Task to complete. From the line with "X273323Y803688D01*" to the line with "else clk_en_out <= clk_en_in;", output every line below exactly, both ends included. Skip the pictures.

Records shown.

# # # # # # #

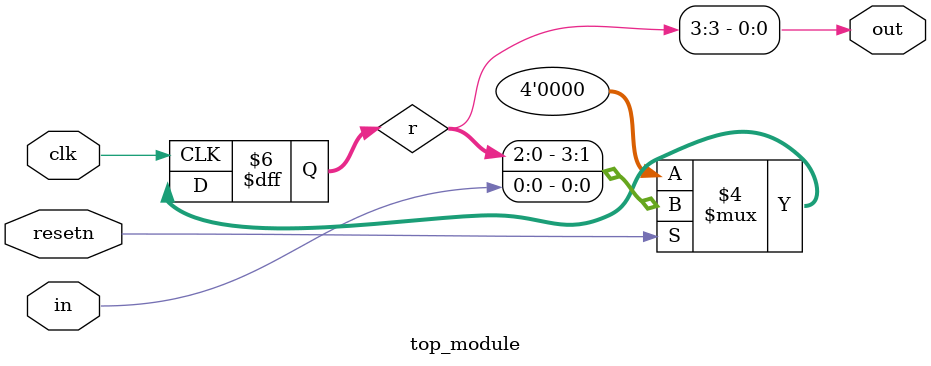
<source format=v>
module top_module (
    input clk,
    input resetn,   // synchronous reset
    input in,
    output out);
    reg[3:0]r;
    always@(posedge clk)
        begin
            if(resetn=='b0) r<='b0;
            else r<={r[2:0],in};
        end
    assign out=r[3];
endmodule

</source>
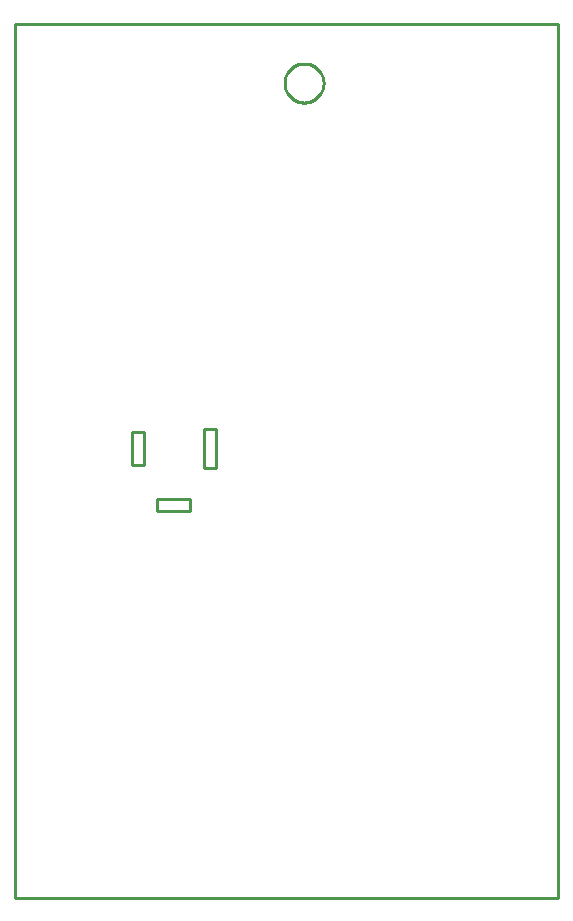
<source format=gbr>
G04 EAGLE Gerber RS-274X export*
G75*
%MOMM*%
%FSLAX34Y34*%
%LPD*%
%IN*%
%IPPOS*%
%AMOC8*
5,1,8,0,0,1.08239X$1,22.5*%
G01*
%ADD10C,0.254000*%


D10*
X20000Y100000D02*
X480000Y100000D01*
X480000Y840000D01*
X20000Y840000D01*
X20000Y100000D01*
X119300Y466500D02*
X129300Y466500D01*
X129300Y494500D01*
X119300Y494500D01*
X119300Y466500D01*
X180300Y464000D02*
X190300Y464000D01*
X190300Y497000D01*
X180300Y497000D01*
X180300Y464000D01*
X140300Y427500D02*
X168300Y427500D01*
X168300Y437500D01*
X140300Y437500D01*
X140300Y427500D01*
X281110Y789120D02*
X281039Y788041D01*
X280898Y786969D01*
X280687Y785909D01*
X280408Y784865D01*
X280060Y783841D01*
X279646Y782843D01*
X279168Y781873D01*
X278628Y780937D01*
X278027Y780038D01*
X277369Y779181D01*
X276657Y778368D01*
X275892Y777604D01*
X275079Y776891D01*
X274222Y776233D01*
X273323Y775632D01*
X272387Y775092D01*
X271417Y774614D01*
X270419Y774200D01*
X269395Y773852D01*
X268351Y773573D01*
X267291Y773362D01*
X266219Y773221D01*
X265140Y773150D01*
X264060Y773150D01*
X262981Y773221D01*
X261909Y773362D01*
X260849Y773573D01*
X259805Y773852D01*
X258781Y774200D01*
X257783Y774614D01*
X256813Y775092D01*
X255877Y775632D01*
X254978Y776233D01*
X254121Y776891D01*
X253308Y777604D01*
X252544Y778368D01*
X251831Y779181D01*
X251173Y780038D01*
X250572Y780937D01*
X250032Y781873D01*
X249554Y782843D01*
X249140Y783841D01*
X248792Y784865D01*
X248513Y785909D01*
X248302Y786969D01*
X248161Y788041D01*
X248090Y789120D01*
X248090Y790200D01*
X248161Y791279D01*
X248302Y792351D01*
X248513Y793411D01*
X248792Y794455D01*
X249140Y795479D01*
X249554Y796477D01*
X250032Y797447D01*
X250572Y798383D01*
X251173Y799282D01*
X251831Y800139D01*
X252544Y800952D01*
X253308Y801717D01*
X254121Y802429D01*
X254978Y803087D01*
X255877Y803688D01*
X256813Y804228D01*
X257783Y804706D01*
X258781Y805120D01*
X259805Y805468D01*
X260849Y805747D01*
X261909Y805958D01*
X262981Y806099D01*
X264060Y806170D01*
X265140Y806170D01*
X266219Y806099D01*
X267291Y805958D01*
X268351Y805747D01*
X269395Y805468D01*
X270419Y805120D01*
X271417Y804706D01*
X272387Y804228D01*
X273323Y803688D01*
X274222Y803087D01*
X275079Y802429D01*
X275892Y801717D01*
X276657Y800952D01*
X277369Y800139D01*
X278027Y799282D01*
X278628Y798383D01*
X279168Y797447D01*
X279646Y796477D01*
X280060Y795479D01*
X280408Y794455D01*
X280687Y793411D01*
X280898Y792351D01*
X281039Y791279D01*
X281110Y790200D01*
X281110Y789120D01*
M02*

</source>
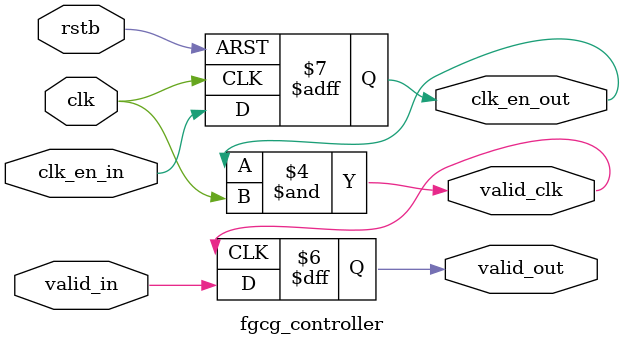
<source format=sv>
module fgcg_controller (
    input rstb, clk, valid_in, clk_en_in,
    output logic valid_out, clk_en_out, valid_clk
);
    always_ff @ (posedge clk, negedge rstb)
    begin
        if (!rstb) clk_en_out <= 1'b0;
        else clk_en_out <= clk_en_in;
    end

    always_comb
    begin
        valid_clk = clk_en_out & clk;
    end

    always_ff @ (posedge valid_clk)
    begin
        valid_out <= valid_in;
    end
endmodule

</source>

# # # # # # #

Task answer.
X273323Y803688D01*
X274222Y803087D01*
X275079Y802429D01*
X275892Y801717D01*
X276657Y800952D01*
X277369Y800139D01*
X278027Y799282D01*
X278628Y798383D01*
X279168Y797447D01*
X279646Y796477D01*
X280060Y795479D01*
X280408Y794455D01*
X280687Y793411D01*
X280898Y792351D01*
X281039Y791279D01*
X281110Y790200D01*
X281110Y789120D01*
M02*

</source>
<source format=sv>
module fgcg_controller (
    input rstb, clk, valid_in, clk_en_in,
    output logic valid_out, clk_en_out, valid_clk
);
    always_ff @ (posedge clk, negedge rstb)
    begin
        if (!rstb) clk_en_out <= 1'b0;
        else clk_en_out <= clk_en_in;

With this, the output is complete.